Pendientes de un hilo


El sábado pasado estaba haciendo unas compras en un centro comercial de bricolaje. Habíamos elegido los artículos que nos íbamos a llevar y nos aproximábamos a la línea de cajas cuando escuchamos un grito aterrado. -“¡¡AYUDA!!!-, imploraba una voz joven y desgarrada. -“Por favor, AYUDA”-. El eco de sus palabras impuso silencio en varios metros a la redonda y paralizó a las parejas que discutían por el estampado de las cortinas, a los hombres que pedían asesoramiento a los empleados para escoger los tornillos adecuados y los niños que reclamaban un refresco entre sollozos. Hay sonidos que delatan una urgencia extrema, una necesidad imperiosa de auxilio y protección.

Alarmados por el tono grave de la joven, varias personas salimos corriendo en su busca sorteando pasillos llenos de grifos, intentando localizar a la chica entre utensilios de baño, estores y edredones. En medio de un pasillo, la joven trataba de sujetar a su madre, que sufría un ataque de epilepsia. Instantes después, varios empleados de la tienda le ayudaban, una clienta que era doctora intervino con eficacia hasta el final de la crisis (milagrosamente siempre se encuentra un médico cuando se le necesita) y la señora se recuperó en pocos minutos, acostumbrada ya a las sacudidas violentas y totalmente imprevisibles de los ataques epilépticos.
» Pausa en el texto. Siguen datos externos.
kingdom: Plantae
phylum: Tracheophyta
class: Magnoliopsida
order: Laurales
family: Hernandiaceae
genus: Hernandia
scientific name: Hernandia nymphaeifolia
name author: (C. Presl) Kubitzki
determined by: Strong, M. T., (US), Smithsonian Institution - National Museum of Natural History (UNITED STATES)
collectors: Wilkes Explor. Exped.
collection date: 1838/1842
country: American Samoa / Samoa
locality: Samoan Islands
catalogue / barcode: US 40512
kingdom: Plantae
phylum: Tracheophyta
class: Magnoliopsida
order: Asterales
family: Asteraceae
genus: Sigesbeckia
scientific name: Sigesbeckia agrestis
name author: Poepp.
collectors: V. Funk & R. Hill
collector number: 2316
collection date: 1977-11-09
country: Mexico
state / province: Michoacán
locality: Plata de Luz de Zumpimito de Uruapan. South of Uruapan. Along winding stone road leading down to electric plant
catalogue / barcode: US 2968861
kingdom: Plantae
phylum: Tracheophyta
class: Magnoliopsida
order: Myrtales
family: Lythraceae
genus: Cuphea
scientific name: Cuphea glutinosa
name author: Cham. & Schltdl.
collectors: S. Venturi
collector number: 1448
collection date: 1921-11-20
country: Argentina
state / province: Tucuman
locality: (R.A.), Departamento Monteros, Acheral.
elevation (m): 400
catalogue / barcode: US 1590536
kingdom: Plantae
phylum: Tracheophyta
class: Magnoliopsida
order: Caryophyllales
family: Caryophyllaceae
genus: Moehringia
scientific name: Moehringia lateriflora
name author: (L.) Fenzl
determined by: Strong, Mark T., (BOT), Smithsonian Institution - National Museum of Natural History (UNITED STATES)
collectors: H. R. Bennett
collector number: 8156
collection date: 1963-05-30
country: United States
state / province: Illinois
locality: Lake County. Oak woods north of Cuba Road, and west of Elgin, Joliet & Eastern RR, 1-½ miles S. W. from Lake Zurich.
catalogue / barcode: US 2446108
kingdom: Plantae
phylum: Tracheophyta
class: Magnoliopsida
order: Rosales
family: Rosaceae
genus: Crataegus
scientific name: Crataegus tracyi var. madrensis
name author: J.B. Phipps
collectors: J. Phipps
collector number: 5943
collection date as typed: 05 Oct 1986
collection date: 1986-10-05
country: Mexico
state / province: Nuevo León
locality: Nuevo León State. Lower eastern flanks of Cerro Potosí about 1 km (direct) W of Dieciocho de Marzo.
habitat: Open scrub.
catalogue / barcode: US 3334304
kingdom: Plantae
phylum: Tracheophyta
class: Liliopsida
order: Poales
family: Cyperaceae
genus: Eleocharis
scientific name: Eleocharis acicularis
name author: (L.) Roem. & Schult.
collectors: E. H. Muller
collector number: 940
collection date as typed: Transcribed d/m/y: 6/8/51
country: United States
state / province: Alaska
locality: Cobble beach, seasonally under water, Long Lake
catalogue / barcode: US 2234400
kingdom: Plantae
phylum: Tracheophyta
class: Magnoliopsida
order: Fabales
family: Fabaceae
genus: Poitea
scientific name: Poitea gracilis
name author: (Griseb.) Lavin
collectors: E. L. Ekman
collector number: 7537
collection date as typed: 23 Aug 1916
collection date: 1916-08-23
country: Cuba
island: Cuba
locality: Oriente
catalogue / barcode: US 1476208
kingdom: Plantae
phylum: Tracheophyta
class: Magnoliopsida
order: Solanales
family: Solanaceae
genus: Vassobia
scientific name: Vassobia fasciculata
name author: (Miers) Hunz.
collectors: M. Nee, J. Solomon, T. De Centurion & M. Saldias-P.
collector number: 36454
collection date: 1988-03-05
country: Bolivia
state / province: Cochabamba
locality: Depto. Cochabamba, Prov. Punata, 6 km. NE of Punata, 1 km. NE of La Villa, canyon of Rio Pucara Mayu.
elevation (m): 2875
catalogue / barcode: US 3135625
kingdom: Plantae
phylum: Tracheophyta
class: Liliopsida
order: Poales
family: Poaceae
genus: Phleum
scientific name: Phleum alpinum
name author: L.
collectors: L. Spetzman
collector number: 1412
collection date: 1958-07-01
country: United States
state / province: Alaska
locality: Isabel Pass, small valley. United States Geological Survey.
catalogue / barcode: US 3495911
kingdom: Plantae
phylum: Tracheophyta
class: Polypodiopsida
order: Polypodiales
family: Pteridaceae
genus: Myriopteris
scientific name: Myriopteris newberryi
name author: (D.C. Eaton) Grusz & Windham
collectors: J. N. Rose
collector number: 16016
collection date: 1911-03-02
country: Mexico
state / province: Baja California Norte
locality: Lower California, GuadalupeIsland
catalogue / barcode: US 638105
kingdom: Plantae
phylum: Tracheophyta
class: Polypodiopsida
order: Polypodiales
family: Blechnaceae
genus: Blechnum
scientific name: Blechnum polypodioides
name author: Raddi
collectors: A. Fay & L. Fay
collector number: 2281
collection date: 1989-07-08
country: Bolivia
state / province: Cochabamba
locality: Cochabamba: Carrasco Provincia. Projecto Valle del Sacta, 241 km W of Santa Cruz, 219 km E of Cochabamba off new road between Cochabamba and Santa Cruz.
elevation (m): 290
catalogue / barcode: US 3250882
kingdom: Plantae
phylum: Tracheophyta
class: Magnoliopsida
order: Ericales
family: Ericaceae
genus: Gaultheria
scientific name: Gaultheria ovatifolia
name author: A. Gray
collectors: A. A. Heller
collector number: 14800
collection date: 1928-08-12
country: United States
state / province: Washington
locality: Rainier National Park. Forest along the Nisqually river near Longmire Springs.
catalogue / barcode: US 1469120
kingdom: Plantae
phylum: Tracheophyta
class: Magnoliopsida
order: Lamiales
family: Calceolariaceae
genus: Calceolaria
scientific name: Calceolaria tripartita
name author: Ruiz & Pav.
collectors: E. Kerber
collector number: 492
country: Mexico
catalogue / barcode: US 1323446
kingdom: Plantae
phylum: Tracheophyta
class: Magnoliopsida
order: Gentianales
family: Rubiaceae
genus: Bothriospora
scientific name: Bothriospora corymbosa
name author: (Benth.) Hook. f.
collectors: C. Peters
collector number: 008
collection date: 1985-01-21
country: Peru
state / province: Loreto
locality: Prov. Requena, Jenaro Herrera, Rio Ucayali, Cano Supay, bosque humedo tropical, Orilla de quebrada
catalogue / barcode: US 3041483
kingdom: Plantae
La vida nos pone al borde del abismo cuando menos lo esperamos. Todos nuestros esfuerzos pueden verse truncados en sólo unos minutos, en medio de un episodio intrascendente y banal como una jornada de compras. Afortunadamente, siempre hay personas dispuestas a correr ante un grito de socorro y echar una mano en los momentos en los que la vida golpea a alguien con fuerza y necesita apoyo y atención. La enfermedad nos convierte en seres frágiles y vulnerables. Quizás por eso también consigue unirnos y sacar lo mejor de nosotros.